The search continues for a killer 30 years after a woman's body was found on the side of a New Bedford highway.

The murder investigation is the most expensive in state history, after authorities eventually found eight more women in the case.

The first woman, identified as Debra Medeiros, was found on Route 140 in North Freetown when a woman taking a traffic break found the partially decomposed body.

However, it took months for Medeiros to be identified.

Maureen Boyle, author of Shallow Graves, an account of the New Bedford highway killings case, was a reporter at the New Bedford Standard Times who extensively covered the case in 1988.

Boyle said Medeiros had gotten in an argument with her boyfriend, and left the house in New Bedford before disappearing.
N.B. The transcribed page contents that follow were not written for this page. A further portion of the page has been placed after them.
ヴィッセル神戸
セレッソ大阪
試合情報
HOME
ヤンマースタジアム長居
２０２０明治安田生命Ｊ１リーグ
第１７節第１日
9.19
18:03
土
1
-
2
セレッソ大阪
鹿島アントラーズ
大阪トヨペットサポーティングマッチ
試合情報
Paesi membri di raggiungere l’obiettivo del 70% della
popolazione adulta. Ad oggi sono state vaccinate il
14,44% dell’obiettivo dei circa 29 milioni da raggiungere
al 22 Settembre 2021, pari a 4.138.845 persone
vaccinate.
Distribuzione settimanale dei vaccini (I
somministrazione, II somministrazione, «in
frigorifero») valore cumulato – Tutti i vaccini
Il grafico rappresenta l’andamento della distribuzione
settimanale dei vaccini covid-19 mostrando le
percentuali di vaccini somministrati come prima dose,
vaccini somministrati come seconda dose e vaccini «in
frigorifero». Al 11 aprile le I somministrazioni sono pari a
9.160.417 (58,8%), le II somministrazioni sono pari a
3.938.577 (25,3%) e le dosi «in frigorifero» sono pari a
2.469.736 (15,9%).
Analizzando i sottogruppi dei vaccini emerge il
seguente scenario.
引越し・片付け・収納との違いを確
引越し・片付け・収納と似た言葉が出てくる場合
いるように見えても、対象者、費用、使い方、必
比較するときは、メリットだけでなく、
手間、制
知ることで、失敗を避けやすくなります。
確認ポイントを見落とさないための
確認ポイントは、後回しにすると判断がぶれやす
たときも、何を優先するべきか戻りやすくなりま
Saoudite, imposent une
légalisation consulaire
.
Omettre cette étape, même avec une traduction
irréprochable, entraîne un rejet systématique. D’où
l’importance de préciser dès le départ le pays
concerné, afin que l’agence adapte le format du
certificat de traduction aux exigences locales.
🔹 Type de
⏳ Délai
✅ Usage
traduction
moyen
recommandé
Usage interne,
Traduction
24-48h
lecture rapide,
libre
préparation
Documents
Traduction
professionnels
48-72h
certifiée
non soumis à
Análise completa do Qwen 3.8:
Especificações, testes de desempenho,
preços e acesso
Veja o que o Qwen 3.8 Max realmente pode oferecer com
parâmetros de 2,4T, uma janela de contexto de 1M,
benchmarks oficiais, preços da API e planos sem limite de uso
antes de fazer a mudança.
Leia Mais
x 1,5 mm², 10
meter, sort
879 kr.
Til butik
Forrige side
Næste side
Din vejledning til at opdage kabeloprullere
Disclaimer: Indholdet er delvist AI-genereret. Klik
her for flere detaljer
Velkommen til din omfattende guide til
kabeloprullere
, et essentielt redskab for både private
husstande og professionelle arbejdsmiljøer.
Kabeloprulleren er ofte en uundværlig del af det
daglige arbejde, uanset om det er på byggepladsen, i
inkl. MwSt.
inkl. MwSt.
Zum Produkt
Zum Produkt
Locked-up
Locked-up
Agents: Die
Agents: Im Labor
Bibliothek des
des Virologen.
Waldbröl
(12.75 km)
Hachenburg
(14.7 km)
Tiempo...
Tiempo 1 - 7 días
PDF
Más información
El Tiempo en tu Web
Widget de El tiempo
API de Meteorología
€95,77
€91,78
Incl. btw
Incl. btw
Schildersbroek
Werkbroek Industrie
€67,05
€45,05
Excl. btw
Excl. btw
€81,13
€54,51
"The deaths of these women really affected many, many people in the city," Boyle said. "It really touched a lot of families."

Soon after the first body was found in Freetown, the bodies of the other women were discovered. Then, it wasn't long before it became apparent that a serial killer was at work.

>>MORE: Tracking the New Bedford Highway Killer: The Murder of Debra DeMello

Jill Paiva was 16 years old when her mother, Nancy, became the second victim in the case.

"There is no justice," Paiva said. "There is no answers. I can't pick up the phone and call my mother and say 'How did you make this? What do I do?' Just talk to her about my day, that's not fair.

New Bedford attorney Kenneth Ponte was charged with one of the nine highway murders, but that charge was dropped for lack of evidence.

In 30 years, there's never been a conviction, but the demand for justice remains strong.

Just because there was  a passage of time, just because we are talking 3 decades later, it doesn't mean you forget the person, the people who have been killed," Boyle said.

Paiva called for her emotional pain, along with the pain of others, to end.

"There has to be somebody who saw something, heard something, knows something," Paiva said. "It's been so long, please stop our suffering."